Solution: Context Engineering

Parlant's contextual matching engine evaluates the current turn against all defined Guidelines, Observations, and Journeys, then assembles only the matching subset into the LLM prompt. "Adding more rules makes the agent smarter, not more confused — because the engine filters context relevance, not the LLM."

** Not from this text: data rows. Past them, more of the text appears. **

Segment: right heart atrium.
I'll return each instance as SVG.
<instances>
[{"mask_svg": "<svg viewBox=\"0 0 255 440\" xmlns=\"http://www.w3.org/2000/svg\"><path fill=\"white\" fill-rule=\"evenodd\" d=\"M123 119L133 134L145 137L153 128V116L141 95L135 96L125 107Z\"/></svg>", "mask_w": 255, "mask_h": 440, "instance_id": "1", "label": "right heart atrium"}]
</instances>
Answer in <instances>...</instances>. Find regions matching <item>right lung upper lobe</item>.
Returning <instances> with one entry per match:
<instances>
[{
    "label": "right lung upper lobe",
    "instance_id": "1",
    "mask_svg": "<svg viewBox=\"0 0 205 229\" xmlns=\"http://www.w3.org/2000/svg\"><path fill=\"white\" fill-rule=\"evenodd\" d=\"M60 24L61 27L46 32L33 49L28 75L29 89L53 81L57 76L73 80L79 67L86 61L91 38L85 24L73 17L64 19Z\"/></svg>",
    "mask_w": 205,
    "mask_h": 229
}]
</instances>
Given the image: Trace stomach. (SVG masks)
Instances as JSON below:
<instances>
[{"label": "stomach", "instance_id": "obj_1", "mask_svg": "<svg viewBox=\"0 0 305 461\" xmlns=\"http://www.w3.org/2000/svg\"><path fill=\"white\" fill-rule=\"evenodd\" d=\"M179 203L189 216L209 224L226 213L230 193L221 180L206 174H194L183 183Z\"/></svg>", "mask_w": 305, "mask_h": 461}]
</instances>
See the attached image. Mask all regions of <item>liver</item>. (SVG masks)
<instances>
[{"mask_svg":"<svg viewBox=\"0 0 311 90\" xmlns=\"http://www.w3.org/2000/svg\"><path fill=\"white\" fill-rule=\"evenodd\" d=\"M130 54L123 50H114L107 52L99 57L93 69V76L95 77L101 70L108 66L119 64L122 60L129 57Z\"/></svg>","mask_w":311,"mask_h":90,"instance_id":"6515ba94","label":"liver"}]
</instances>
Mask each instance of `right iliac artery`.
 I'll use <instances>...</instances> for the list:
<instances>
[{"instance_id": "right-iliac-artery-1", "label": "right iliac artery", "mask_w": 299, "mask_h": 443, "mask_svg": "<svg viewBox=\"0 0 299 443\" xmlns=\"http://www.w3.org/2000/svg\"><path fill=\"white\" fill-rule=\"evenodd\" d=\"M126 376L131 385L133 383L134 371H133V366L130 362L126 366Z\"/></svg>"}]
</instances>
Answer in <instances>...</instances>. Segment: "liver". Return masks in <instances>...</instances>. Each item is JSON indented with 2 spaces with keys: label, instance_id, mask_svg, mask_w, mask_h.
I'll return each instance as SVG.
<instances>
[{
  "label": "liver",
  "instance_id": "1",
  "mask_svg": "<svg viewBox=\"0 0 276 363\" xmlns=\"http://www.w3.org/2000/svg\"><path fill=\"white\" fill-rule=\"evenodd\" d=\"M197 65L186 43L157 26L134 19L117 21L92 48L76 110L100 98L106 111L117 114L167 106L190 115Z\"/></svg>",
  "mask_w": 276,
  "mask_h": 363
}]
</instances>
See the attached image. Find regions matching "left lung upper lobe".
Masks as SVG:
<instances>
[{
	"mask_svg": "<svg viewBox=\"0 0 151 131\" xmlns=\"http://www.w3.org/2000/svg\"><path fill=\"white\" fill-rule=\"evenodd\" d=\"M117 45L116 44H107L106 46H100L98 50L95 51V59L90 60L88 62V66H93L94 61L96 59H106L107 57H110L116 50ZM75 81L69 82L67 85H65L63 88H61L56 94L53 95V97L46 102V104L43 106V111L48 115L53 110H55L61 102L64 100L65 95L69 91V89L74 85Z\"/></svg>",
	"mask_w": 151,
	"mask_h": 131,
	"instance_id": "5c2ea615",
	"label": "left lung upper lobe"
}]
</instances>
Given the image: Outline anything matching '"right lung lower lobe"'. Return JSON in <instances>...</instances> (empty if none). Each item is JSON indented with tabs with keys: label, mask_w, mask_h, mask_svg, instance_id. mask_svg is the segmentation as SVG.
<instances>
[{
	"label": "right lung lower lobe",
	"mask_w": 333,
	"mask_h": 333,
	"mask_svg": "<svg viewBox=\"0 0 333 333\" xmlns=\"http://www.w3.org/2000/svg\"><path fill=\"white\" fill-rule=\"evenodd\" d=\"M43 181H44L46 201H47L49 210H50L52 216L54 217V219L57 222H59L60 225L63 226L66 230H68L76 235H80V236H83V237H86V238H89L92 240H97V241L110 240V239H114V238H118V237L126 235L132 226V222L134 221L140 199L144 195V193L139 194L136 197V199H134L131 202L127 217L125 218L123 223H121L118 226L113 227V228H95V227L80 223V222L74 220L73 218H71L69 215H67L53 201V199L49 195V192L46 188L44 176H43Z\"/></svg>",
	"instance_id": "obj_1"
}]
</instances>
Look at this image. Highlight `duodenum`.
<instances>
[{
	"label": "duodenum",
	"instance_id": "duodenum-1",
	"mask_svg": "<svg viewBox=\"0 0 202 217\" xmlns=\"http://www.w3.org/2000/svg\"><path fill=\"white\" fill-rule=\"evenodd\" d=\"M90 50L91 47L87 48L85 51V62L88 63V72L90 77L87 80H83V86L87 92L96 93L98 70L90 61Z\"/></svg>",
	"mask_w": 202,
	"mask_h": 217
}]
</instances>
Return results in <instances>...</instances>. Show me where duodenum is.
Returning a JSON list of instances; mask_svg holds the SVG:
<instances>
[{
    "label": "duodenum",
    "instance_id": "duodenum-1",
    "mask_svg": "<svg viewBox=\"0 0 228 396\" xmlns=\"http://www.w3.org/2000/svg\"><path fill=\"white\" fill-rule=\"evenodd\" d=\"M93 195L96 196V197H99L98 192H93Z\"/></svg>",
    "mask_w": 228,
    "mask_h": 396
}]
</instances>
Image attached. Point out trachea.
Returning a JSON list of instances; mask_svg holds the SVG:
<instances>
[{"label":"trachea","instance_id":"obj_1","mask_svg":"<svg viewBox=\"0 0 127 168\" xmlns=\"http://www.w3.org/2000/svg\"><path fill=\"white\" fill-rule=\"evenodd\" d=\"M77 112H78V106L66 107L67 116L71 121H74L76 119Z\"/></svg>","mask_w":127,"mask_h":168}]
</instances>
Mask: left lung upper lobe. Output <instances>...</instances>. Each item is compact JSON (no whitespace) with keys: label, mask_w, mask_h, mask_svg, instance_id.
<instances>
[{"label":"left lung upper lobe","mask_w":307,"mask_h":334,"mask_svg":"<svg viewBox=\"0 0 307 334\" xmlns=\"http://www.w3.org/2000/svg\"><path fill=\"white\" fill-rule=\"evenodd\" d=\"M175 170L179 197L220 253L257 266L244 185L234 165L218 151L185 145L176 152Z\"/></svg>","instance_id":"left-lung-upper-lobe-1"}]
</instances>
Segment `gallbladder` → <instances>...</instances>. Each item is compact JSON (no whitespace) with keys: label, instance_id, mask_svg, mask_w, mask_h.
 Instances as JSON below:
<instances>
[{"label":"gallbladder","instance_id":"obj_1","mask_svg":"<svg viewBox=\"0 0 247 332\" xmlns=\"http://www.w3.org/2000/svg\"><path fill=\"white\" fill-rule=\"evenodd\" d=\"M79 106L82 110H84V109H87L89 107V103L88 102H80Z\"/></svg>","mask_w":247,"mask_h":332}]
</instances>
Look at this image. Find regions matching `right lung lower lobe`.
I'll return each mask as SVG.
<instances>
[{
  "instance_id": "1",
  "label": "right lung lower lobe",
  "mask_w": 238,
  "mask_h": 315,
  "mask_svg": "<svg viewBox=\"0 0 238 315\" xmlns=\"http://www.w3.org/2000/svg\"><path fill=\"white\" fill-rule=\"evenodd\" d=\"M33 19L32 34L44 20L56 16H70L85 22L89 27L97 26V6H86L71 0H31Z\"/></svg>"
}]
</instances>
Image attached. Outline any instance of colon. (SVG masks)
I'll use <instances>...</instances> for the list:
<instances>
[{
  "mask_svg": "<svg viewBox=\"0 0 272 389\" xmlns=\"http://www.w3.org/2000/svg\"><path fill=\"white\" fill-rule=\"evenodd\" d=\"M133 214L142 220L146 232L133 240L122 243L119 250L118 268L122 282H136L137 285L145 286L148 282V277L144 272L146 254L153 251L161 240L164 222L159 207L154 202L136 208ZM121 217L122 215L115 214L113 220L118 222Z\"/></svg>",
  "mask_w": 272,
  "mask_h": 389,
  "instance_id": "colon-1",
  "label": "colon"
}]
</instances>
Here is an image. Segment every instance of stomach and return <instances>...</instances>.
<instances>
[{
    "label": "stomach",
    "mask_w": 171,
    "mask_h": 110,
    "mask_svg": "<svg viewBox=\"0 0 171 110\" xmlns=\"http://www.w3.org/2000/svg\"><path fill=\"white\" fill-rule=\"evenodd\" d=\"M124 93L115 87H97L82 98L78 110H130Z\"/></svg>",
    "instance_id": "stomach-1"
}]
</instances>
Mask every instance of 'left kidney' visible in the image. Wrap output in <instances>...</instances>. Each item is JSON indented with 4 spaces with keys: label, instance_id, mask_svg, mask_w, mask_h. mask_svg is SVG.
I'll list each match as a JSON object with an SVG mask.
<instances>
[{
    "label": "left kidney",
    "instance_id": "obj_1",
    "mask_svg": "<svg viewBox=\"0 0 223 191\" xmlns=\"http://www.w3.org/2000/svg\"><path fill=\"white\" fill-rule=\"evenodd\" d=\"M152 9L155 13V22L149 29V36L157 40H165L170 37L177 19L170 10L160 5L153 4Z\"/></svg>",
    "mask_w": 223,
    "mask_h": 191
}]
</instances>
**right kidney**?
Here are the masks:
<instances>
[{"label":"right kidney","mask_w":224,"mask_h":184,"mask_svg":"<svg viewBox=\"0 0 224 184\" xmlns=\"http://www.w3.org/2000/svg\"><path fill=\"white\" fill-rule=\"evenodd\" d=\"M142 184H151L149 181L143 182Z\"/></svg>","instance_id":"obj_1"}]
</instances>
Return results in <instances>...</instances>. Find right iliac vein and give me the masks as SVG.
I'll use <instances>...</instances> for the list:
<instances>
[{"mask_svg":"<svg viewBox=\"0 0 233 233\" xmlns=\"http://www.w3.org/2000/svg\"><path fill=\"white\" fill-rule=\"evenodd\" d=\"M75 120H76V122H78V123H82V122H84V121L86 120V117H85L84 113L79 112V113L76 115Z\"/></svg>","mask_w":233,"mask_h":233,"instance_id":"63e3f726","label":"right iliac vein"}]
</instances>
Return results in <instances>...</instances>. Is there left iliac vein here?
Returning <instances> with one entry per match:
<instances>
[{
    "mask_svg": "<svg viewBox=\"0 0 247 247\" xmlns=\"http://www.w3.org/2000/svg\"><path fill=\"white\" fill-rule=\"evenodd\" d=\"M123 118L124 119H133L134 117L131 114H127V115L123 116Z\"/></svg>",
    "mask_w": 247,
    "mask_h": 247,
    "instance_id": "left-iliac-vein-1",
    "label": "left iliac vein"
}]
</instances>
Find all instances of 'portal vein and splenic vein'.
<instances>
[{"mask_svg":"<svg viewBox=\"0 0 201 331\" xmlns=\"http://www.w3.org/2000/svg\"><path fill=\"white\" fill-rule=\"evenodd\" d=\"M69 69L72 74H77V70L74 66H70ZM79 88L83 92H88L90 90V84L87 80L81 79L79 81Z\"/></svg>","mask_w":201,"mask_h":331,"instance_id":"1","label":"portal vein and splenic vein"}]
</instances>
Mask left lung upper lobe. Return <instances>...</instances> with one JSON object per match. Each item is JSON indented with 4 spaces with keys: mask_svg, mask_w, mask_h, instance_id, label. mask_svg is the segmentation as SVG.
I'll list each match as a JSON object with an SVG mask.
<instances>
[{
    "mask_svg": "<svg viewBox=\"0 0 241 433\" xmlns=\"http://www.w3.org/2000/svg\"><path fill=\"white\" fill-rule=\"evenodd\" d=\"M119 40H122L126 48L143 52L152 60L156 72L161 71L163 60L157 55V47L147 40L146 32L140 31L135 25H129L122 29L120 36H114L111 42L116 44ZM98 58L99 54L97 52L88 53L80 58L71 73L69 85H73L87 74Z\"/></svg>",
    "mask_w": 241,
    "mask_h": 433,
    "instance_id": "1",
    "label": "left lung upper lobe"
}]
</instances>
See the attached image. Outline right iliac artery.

Manifesto Quotes from Users

"Parlant isn't just a framework. It's a high-level software that solves the conversational modeling problem head-on." — Sarthak Dalabehera, Principal Engineer, Slice Bank

"Parlant dramatically reduces the need for prompt engineering and complex flow control." — Diogo Santiago, AI Engineer, Oracle

Target Domain

Customer-facing B2C and B2B agents in regulated industries: finance, insurance, healthcare, telecom. The README explicitly mentions banks as production users.

02

Architecture

Parlant — Architecture

Distribution

PyPI: pip install parlant CLI binaries: parlant (client), parlant-server (server), parlant-prepare-migration (schema migration)

Architecture

Parlant is a client-server architecture:

  • parlant-server: The conversation engine — runs the contextual matching engine, stores guidelines/agents, serves the API
  • parlant (client): Python SDK for interacting with the server
  • parlant-client (separate package, pip): REST client auto-generated from API

Source Structure

src/parlant/
  core/
    agents.py               # Agent definition and management
    guidelines.py           # Guideline storage and retrieval
    sessions.py             # Conversation session management
    context_variables.py    # Variable store
    glossary.py             # Domain glossary
    journeys.py             # Journey (SOP) definitions
    evaluations.py          # Evaluation framework
    engines/
      alpha/
        engine.py           # Main contextual matching engine
        guideline_matching/ # Matching algorithms
        tool_calling/       # Tool execution
        message_generator.py
        hooks.py            # Engine lifecycle hooks
        planners/           # Planning algorithms
    adapters/               # LLM provider adapters
    api/                    # REST API layer (Fastify/FastAPI equivalent)
    persistence/            # Document database abstraction
  sdk.py                    # Public SDK interface
  bin/
    server.py               # parlant-server entry point
    client.py               # parlant client entry point

Config Files

  • pyproject.toml — project configuration and entry points
  • CLAUDE.md — developer AI instructions

Required Runtime

  • Python ≥ 3.10
  • poetry or uv for dependency management

Target AI Tools

Any LLM via adapter layer. Developer tooling: Claude Code (CLAUDE.md present).

03

Components

Parlant — Components

Behavioral Primitives (SDK API)

Primitive Purpose Example
Agent An AI agent with a name, description, and CompositionMode await server.create_agent(name="Support")
Guideline A condition → action behavioral rule; matched per turn condition="customer angry", action="acknowledge and de-escalate"
Observation Conditional trigger for tools/data; activates when condition holds condition="uses financial terminology", tools=[research_deep_answer]
Journey Multi-step SOP with state; the agent's current step affects matching Escalation workflow, onboarding sequence
Retriever Domain knowledge source attached to context when relevant Product catalog, policy documents
Glossary Domain-specific terms injected when mentioned "DTI" → "debt-to-income ratio"
Variable Session or agent-scoped memory variable customer_tier: "premium"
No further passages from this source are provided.